Confondre le personnage et son interprète
Le public qui se rend régulièrement au spectacle, théâtre, music-hall ou cinéma, fait tout aussi régulièrement l’erreur de confondre l’interprète avec le personnage qu’il joue à l’écran ou sur scène. Moi-même, bien qu’un peu mieux renseigné que la moyenne dans ce domaine, je commets parfois la même erreur. Conscient que ce billet n’a aucune importance réelle, je vous raconte néanmoins ma dernière erreur.
Avant-hier soir vendredi, j’étais invité à l’avant-première française d’un film qui ne sortira en France que le 6 février, My beautiful son, d’un cinéaste belge, Felix van Groeningen, dont je n’avais vu jusqu’ici qu’un infâme navet intitulé La merditude des choses, mais j’avais oublié ce détail. En réalité, je ne suis allé voir My beautiful son que pour la vedette du film, Timothée Chalamet, jeune acteur new-yorkais de vingt-quatre ans, dont le précédent film, Call me by your name, a remporté un triomphe mérité, principalement grâce à son interprétation. Or, très exceptionnellement, Timothée était présent à cette avant-première (il a d’ailleurs remporté un triomphe, dû à la sympathie qu’il inspire, à son imitation de son partenaire Steve Carell dans The office – la série de cinq « No-no-no » – et à ses talents de polyglotte, puisque, dans ce précédent film, il parle français, anglais et italien, et il joue aussi du piano sans être doublé). Je pense que son passage à Quotidien a dû être enregistré la veille, car il n’a sûrement pas le don d’ubiquité.
Je pensais donc que ce garçon possédait toutes les grâces, notamment ce don des langues, simplement pour l’avoir entendu en parler trois dans un film.
Eh bien... pas tout à fait, puisque son français entendu ce soir-là était souligné par un petit accent anglais, léger mais perceptible quoique imperceptible dans Call me by your name, et qu’il a commis pas mal de fautes de syntaxe, évidemment absentes du dialogue du film précité. J’aurais dû, idiot que je suis, me souvenir que, dans un dialogue de film qui est écrit, les fautes de syntaxe sont évidemment gommées ! J’ai donc confondu Timothée avec Elio. Battons notre coulpe, et promettons d’être moins naïf à la prochaine occasion. Quoique...

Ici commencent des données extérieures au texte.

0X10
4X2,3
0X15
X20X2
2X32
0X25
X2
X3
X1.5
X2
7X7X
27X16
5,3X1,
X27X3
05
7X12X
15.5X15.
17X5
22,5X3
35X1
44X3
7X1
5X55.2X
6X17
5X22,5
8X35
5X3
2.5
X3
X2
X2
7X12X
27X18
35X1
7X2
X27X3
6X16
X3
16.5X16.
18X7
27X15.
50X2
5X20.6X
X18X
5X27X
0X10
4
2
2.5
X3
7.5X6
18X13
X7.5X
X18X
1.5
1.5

Ce manque de jugeote arrive à tout le monde, et il fonctionne dans les deux sens, puisqu’on attribue volontiers des défauts à des célébrités qui pourtant sont irréprochables. Ainsi, tout le monde croit qu’Alain Delon est un sale type, aussi égocentrique que prétentieux, et qui ne parle de lui-même qu’à la troisième personne, sans doute parce que les Guignols du défunt Canal Plus ont ressassé cette légende durant des années. Or, dans le privé, Delon, c’est tout le contraire : il est extrêmement généreux, se dévoue sans compter pour ses amis, et il est, croyez-le ou non, tout à fait modeste et sachant se moquer de lui-même (voyez ICI). Dans le compte-rendu de ce film dont il était l’un des vedettes, Le guépard, j’ai rapporté ainsi comment il s’effaçait pour faire l’éloge de Luchino Visconti, son réalisateur : « Si [Claudia Cardinale] n’a pas grand-chose à dire (proférant même une contre-vérité sur la durée du tournage, de trois mois prétend-elle, alors qu’il en a duré six), et le dit dans un langage approximatif, Delon surprend par son humilité très inhabituelle et par la qualité et la quantité d’informations inédites qu’il nous livre ». Il lui a aussi, dans un documentaire sur ses débuts, rendu un vibrant hommage.
Par pure charité chrétienne, je m’abstiens ici de rapporter ce que je sais de très défavorable concernant d’autres vedettes, que le public naïf prend pour des saint(e)s.